Association Rules and Market Basket
Meet Priya. She runs a small corner grocery, and at the end of each day she has a stack of till receipts. Every receipt is one shopper's basket: a list of what that one person bought. Priya has a hunch that bread and butter keep turning up on the same receipt, and she is tempted to move them onto the same shelf. But she pauses. Bread is on almost every receipt anyway. Maybe bread and butter just look connected because bread is popular, not because the two go together. How can she tell a real buy-this-with-that pattern from a coincidence?
That question, asked over a pile of baskets, is market basket analysis, and the tool below is where this lesson lands. Pick a rule like "if bread, then butter" and read its three numbers. By the end you will know exactly what each one means and which one settles Priya's question.

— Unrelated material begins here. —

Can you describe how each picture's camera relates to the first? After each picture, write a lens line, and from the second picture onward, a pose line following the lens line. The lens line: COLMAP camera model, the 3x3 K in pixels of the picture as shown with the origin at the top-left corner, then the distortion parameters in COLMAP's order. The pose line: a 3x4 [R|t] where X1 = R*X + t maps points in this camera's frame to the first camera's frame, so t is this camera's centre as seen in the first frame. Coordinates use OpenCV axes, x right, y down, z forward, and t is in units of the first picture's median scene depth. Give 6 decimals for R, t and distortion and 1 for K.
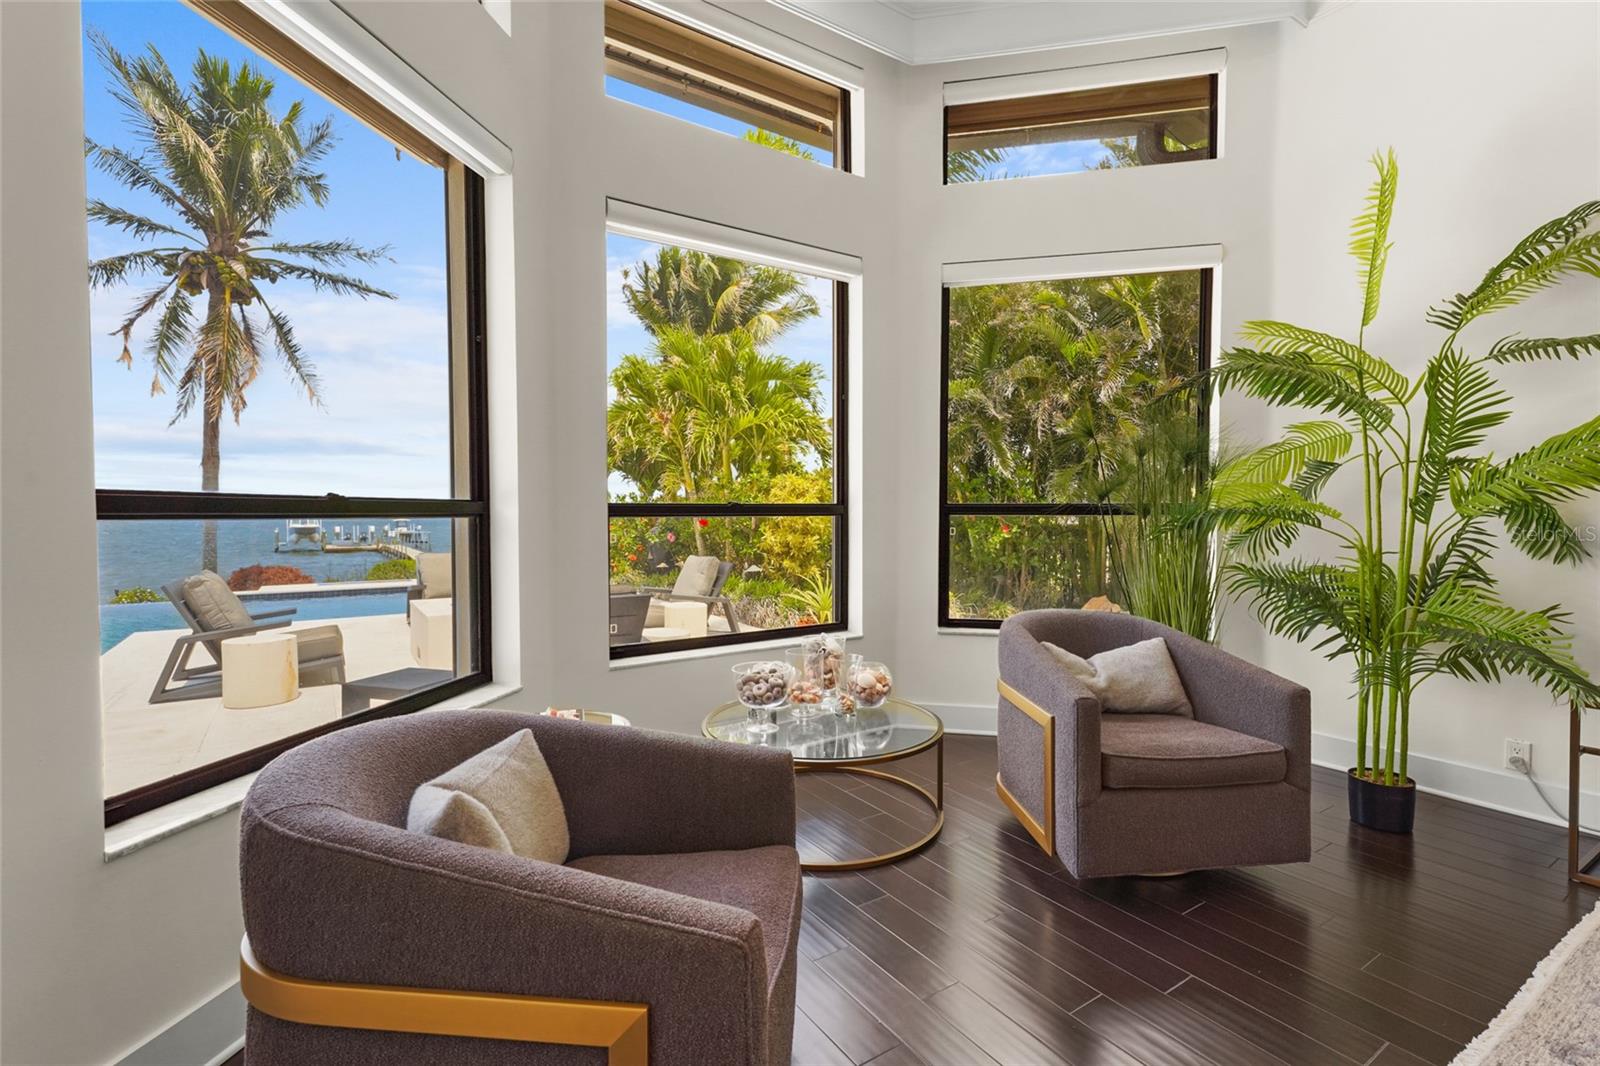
lens RADIAL K [[737.7, 0, 806.1], [0, 737.7, 529.2], [0, 0, 1]] dist [0.001200, 0.001651]
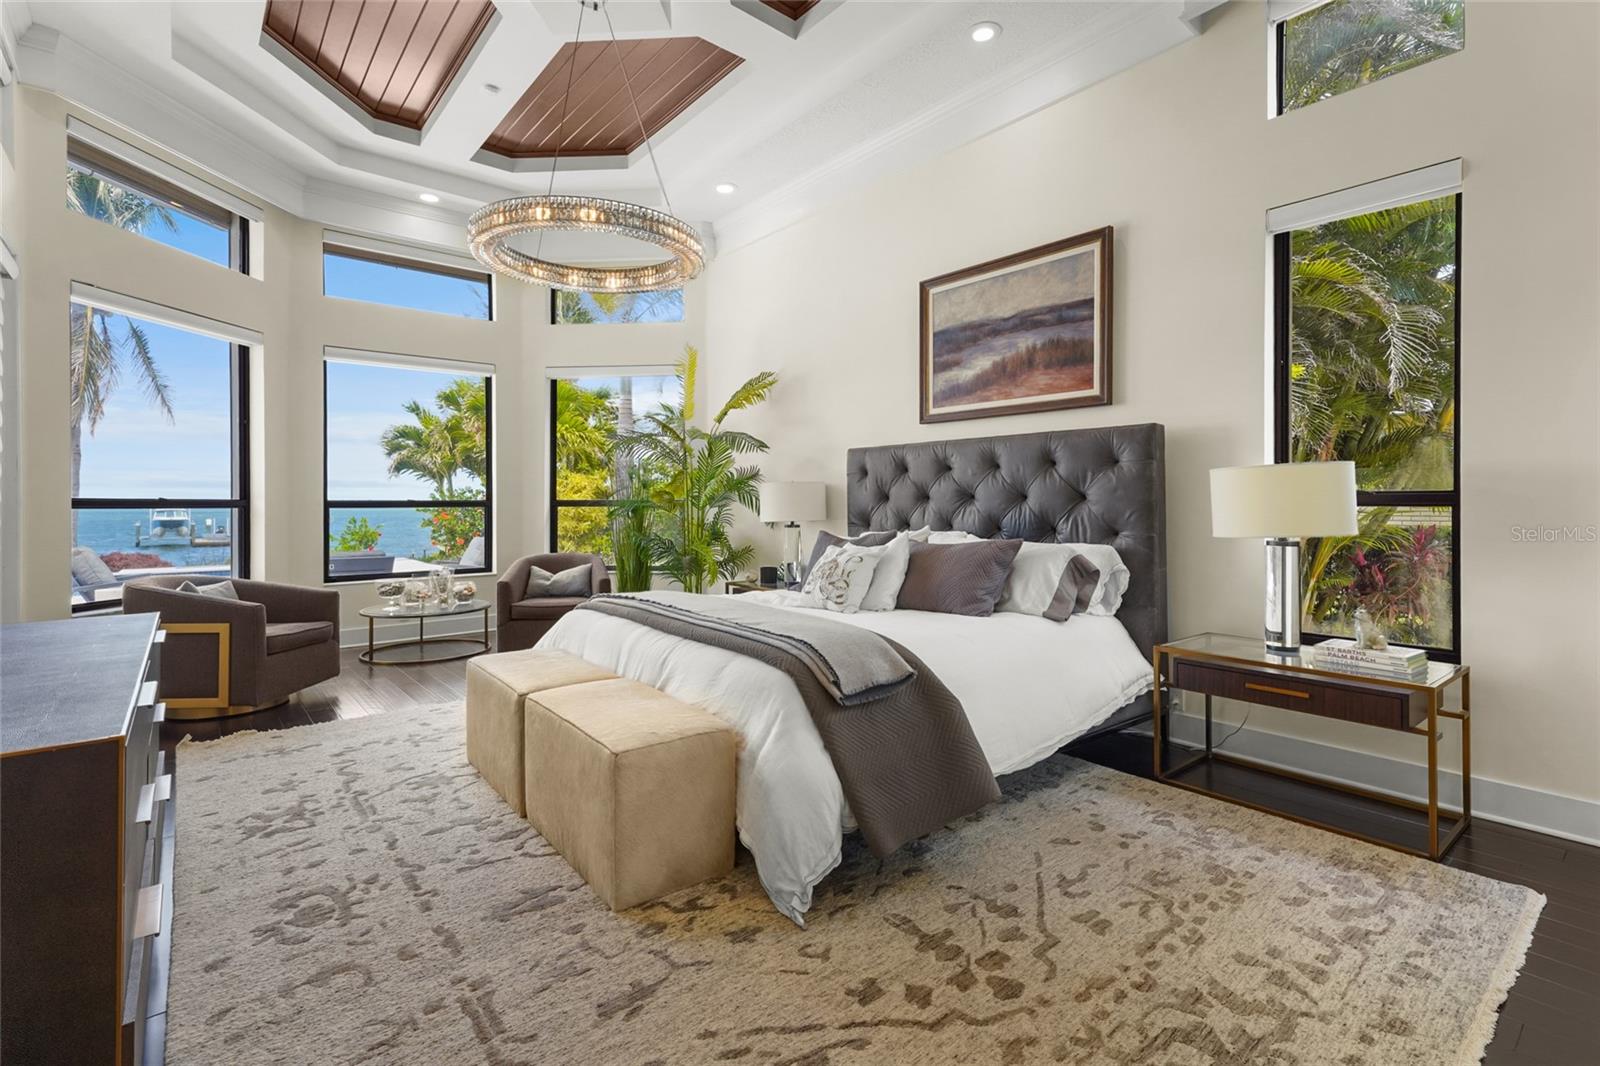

In Lesson 7 you drew a 2-D map to see which data points group together. Here we drop geometry entirely and ask a different unsupervised question: not "which points cluster?" but "which items get bought together?" No target variable, no labels, just baskets and the patterns hiding in them.
By the end of this lesson you will be able to:
- Read a set of baskets as transactions and name the parts of a rule \(X \Rightarrow Y\)
- Compute support, confidence, and lift by hand, and say what each measures
- Explain why confidence alone misleads, and how lift settles Priya's bread-and-butter question
- Mine and rank rules at scale with the
arulespackage, and read them honestly
Prerequisites: you can run R and read its printed output, and you know what a proportion is ("4 of 10" is 0.4). No earlier lesson in this course is required; this is a fresh question. The course landing lists the rest.
The receipts: transactions and itemsets
Here is Priya's day: ten receipts. Each row is one shopper's basket.
| Receipt | Items |
|---|---|
| 1 | bread, butter, milk |
| 2 | bread, butter |
| 3 | bread, milk |
| 4 | beer, chips |
| 5 | bread, butter, jam |
| 6 | beer, chips, salsa |
| 7 | bread, butter |
| 8 | milk, cereal |
| 9 | beer, chips |
| 10 | bread, jam |
Three words name what we are looking at. A transaction is one basket (one receipt). An item is one thing on it (bread, milk). An itemset is any group of items, like {bread, butter}. And an association rule is written \(X \Rightarrow Y\), read "shoppers who buy the items in \(X\) also buy the items in \(Y\)." The left side \(X\) is the antecedent ("if"), the right side \(Y\) is the consequent ("then"). "If bread, then butter" is the rule \(\{\text{bread}\} \Rightarrow \{\text{butter}\}\).
Since this page runs in its own fresh R session, let us type Priya's receipts in as a list, one basket per entry, and count how often each item shows up.
Bread leads at 6 receipts out of 10. Hold on to that number: it is the reason Priya's hunch needs a second look.